Segment Start: Input data

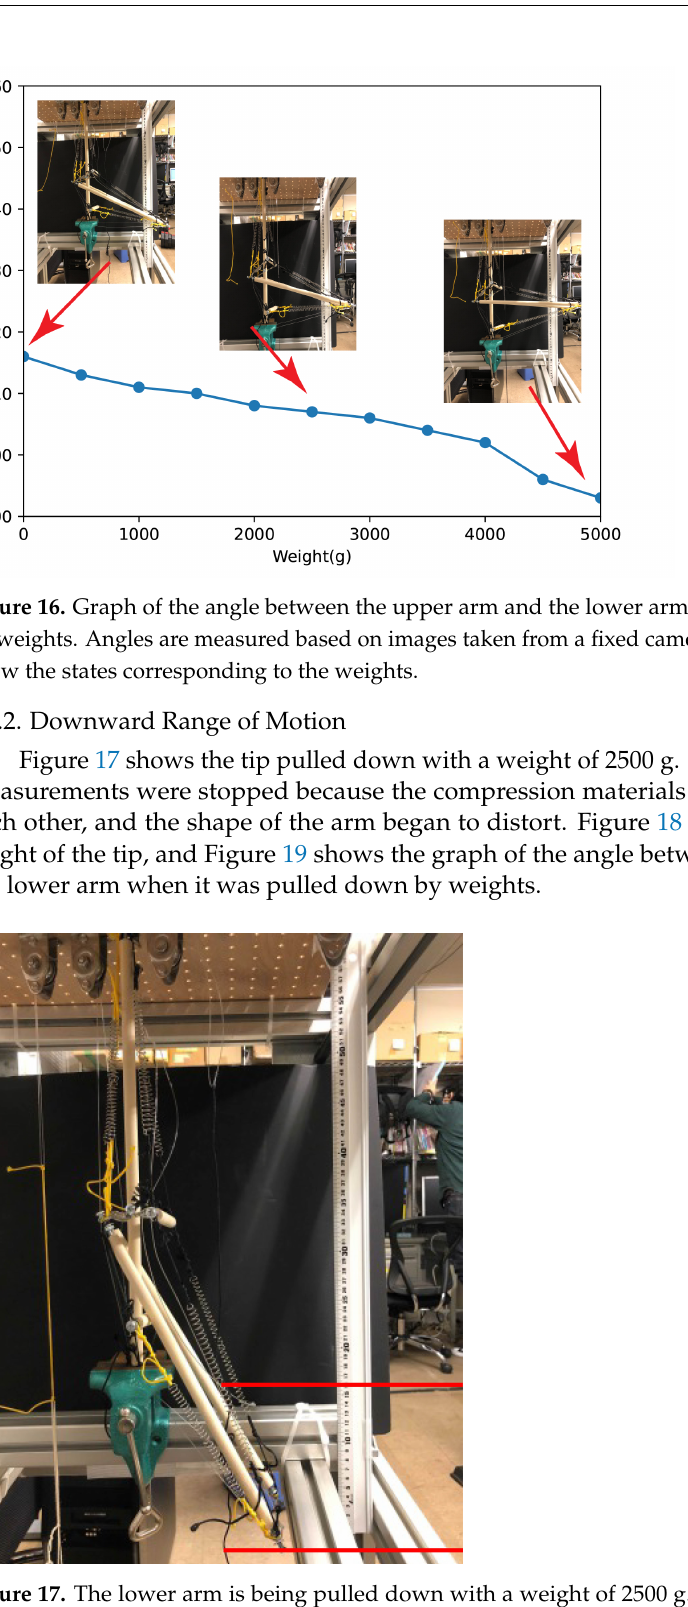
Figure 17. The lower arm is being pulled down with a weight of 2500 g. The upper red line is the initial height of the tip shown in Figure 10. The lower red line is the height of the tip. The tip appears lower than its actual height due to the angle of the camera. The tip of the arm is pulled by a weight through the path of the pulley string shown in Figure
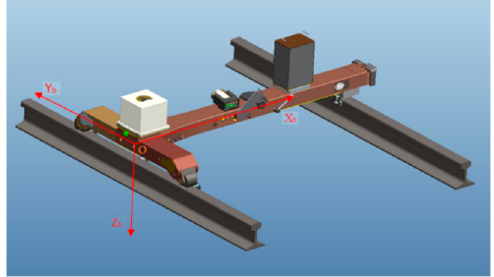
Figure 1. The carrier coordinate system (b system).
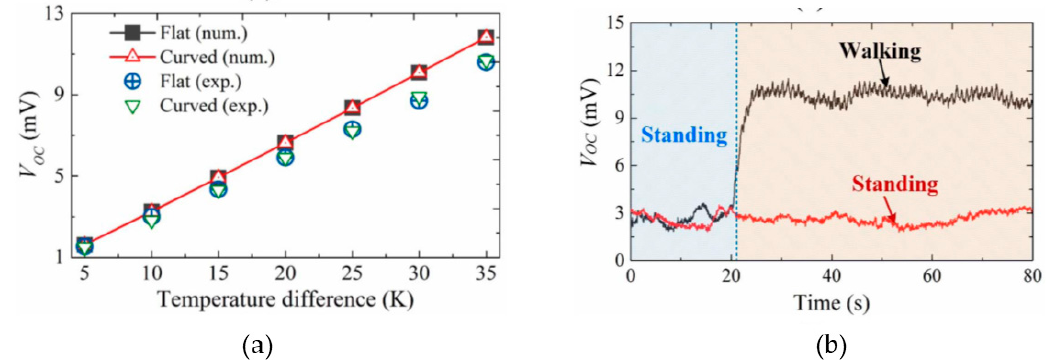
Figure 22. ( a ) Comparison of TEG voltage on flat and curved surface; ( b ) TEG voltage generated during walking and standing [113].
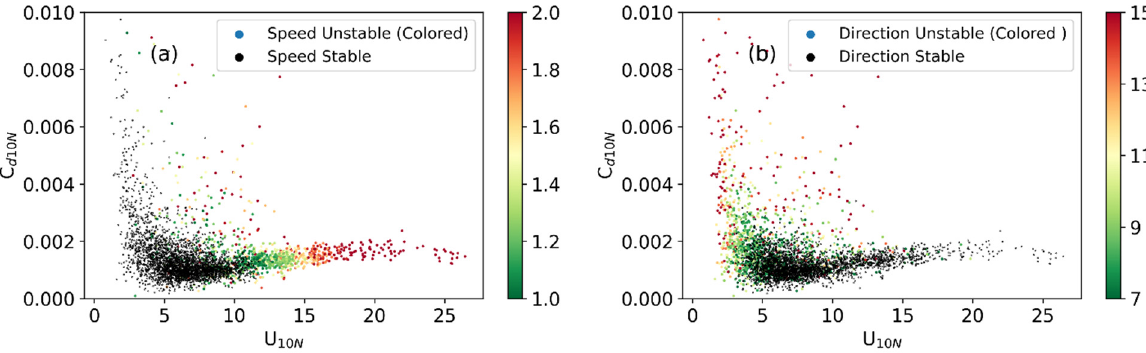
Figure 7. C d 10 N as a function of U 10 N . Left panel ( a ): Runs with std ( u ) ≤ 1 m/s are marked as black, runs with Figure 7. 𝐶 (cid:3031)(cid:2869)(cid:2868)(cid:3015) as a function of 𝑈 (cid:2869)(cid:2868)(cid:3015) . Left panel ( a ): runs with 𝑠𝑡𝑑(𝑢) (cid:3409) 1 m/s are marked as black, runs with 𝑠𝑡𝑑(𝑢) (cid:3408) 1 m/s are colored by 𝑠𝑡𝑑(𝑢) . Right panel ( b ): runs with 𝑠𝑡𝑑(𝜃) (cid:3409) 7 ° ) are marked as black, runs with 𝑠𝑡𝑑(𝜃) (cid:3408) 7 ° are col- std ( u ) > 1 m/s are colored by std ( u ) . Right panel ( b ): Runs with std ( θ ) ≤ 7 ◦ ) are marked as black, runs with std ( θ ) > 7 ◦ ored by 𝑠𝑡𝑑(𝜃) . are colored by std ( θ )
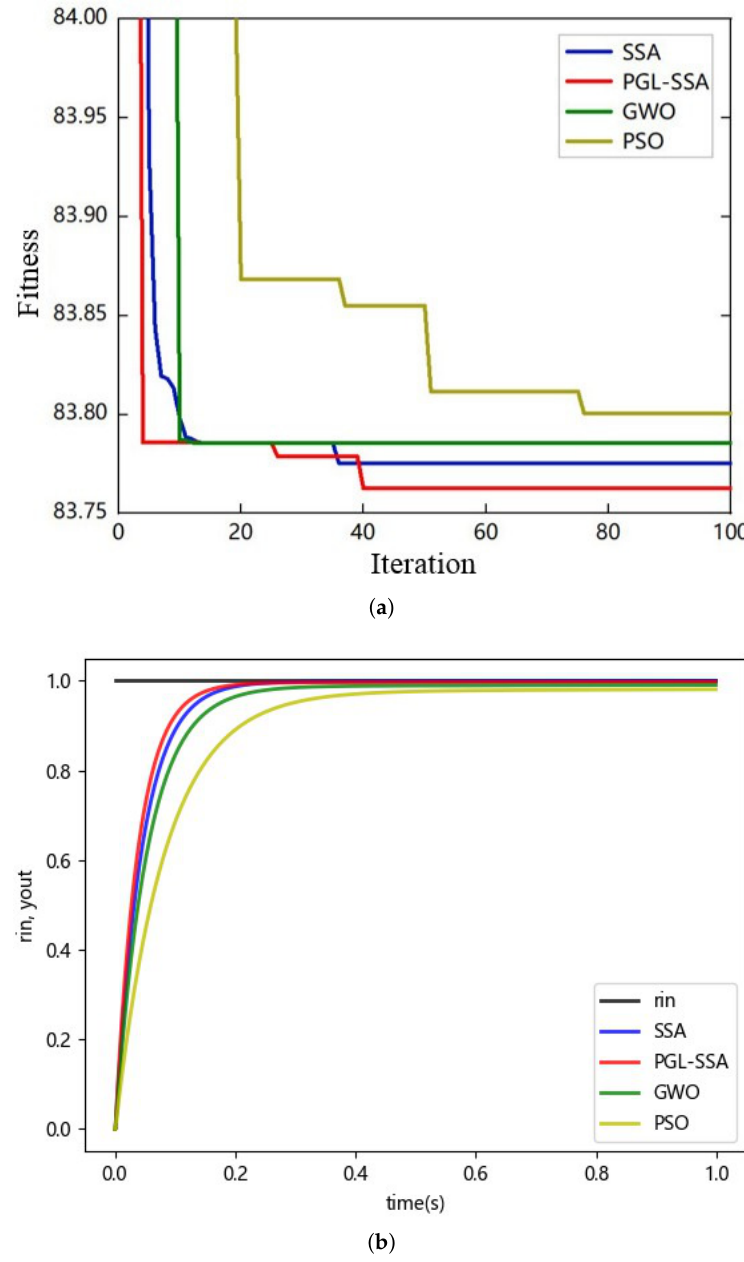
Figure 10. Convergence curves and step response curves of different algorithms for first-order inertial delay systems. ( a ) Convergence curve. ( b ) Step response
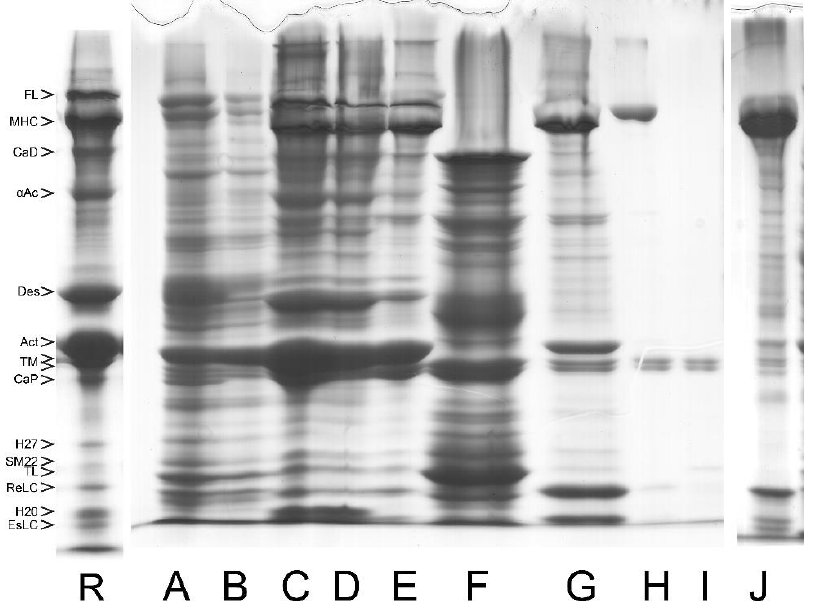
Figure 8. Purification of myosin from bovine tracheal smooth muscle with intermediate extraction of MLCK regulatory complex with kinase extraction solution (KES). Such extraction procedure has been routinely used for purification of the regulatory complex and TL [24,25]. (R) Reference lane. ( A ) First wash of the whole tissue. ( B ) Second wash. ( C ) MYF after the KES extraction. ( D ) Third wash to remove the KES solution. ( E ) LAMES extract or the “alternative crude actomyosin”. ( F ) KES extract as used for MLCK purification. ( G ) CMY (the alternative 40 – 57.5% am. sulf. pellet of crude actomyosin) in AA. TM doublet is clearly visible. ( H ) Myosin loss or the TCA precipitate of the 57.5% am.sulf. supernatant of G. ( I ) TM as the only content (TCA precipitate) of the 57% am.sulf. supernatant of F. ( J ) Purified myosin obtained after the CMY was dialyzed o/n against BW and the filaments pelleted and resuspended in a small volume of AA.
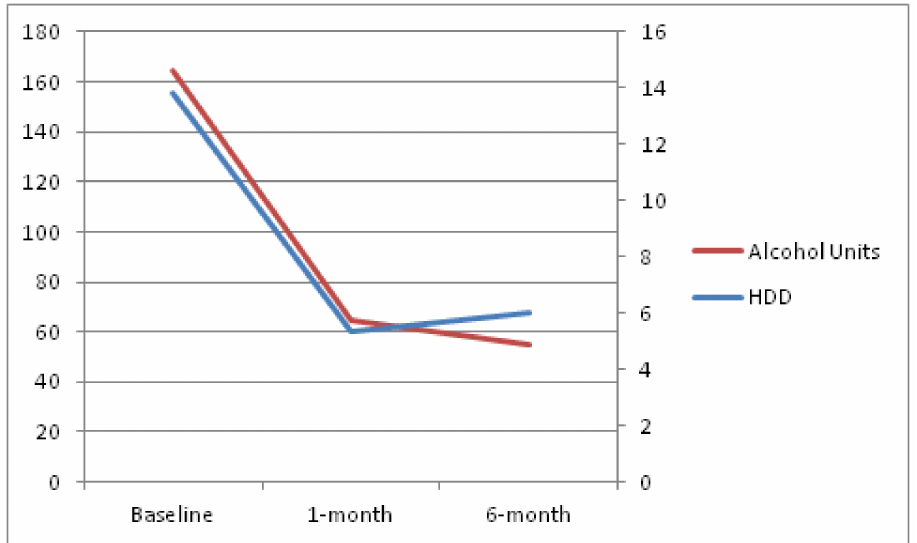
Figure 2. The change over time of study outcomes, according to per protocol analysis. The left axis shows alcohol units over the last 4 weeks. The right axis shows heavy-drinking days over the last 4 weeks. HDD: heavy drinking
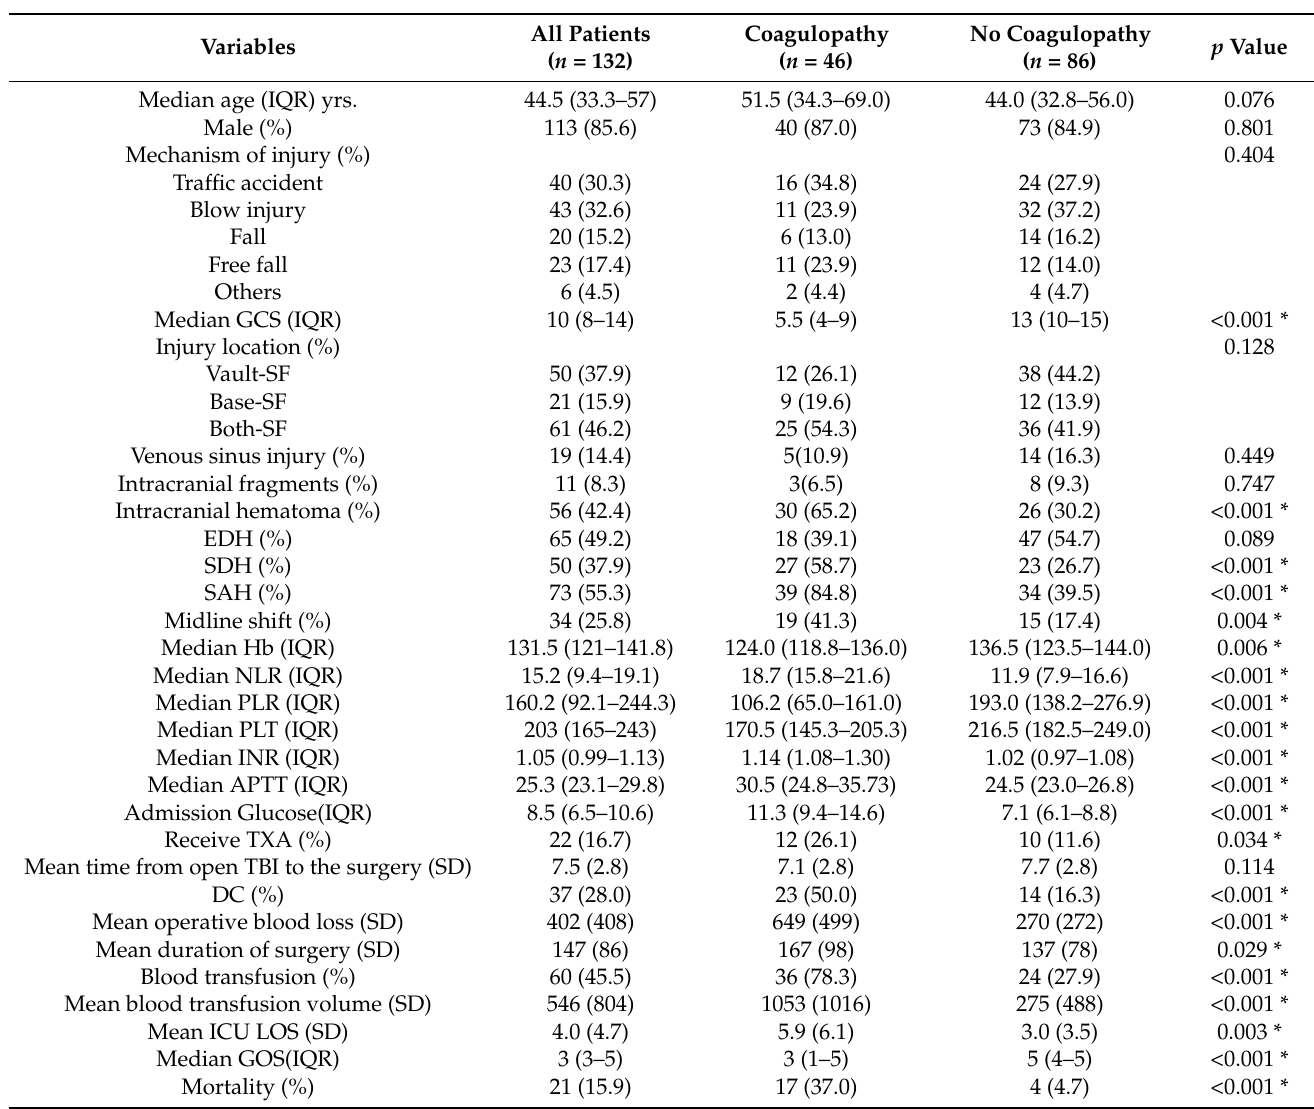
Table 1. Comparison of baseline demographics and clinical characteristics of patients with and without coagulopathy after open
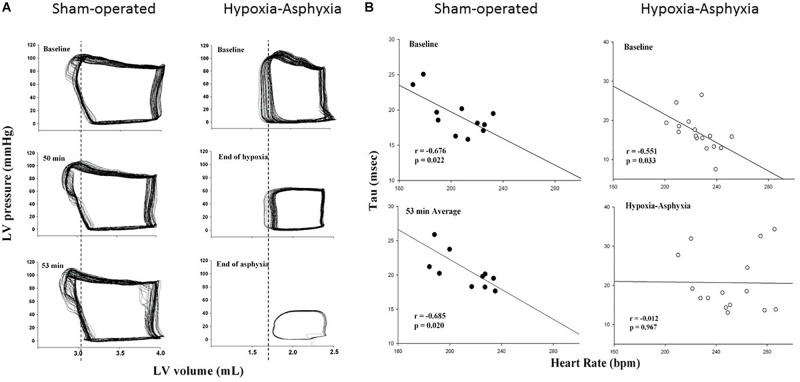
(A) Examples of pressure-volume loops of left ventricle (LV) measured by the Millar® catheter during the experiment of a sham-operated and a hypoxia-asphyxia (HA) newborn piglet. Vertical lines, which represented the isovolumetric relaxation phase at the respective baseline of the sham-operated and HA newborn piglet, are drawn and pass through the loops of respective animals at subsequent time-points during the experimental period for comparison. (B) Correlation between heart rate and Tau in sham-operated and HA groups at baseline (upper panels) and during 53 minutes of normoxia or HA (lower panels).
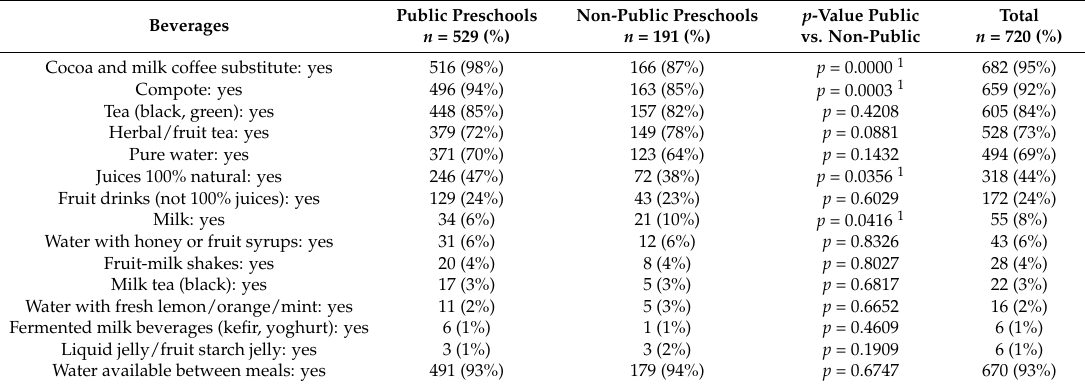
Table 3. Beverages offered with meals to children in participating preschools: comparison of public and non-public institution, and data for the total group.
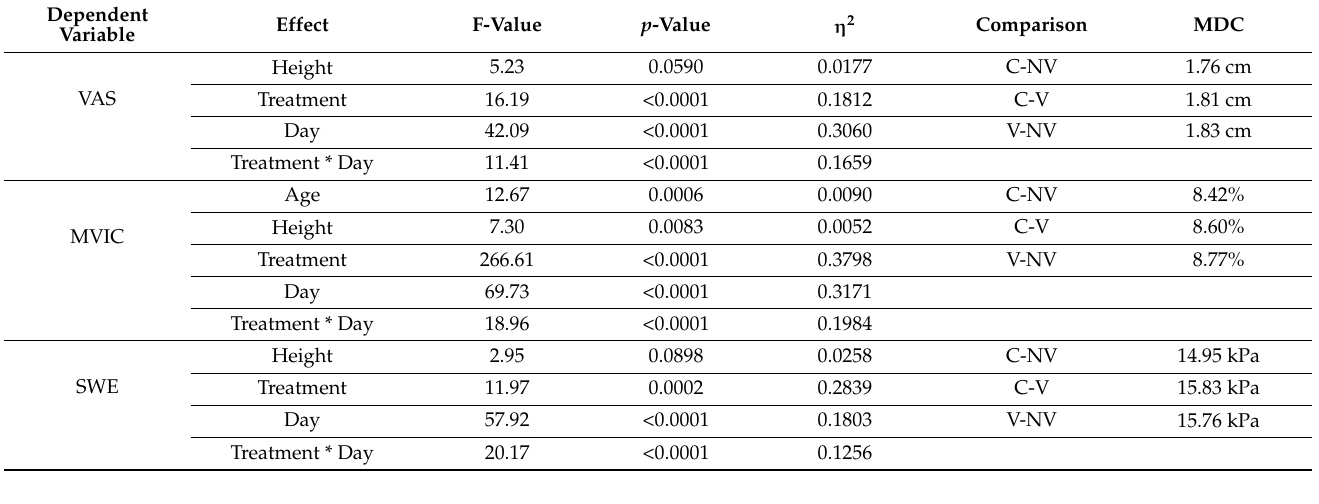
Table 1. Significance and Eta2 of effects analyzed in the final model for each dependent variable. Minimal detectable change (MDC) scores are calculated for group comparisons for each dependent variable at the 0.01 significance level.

Segment End: Input data

• _Problem statement_
Repeat word for word, leaving out the pictures, each line of the records from the line that holds "Table 3. Beverages" through the final one.

• _Output for this task_
Table 3. Beverages offered with meals to children in participating preschools: comparison of public and non-public institution, and data for the total group.
Table 1. Significance and Eta2 of effects analyzed in the final model for each dependent variable. Minimal detectable change (MDC) scores are calculated for group comparisons for each dependent variable at the 0.01 significance level.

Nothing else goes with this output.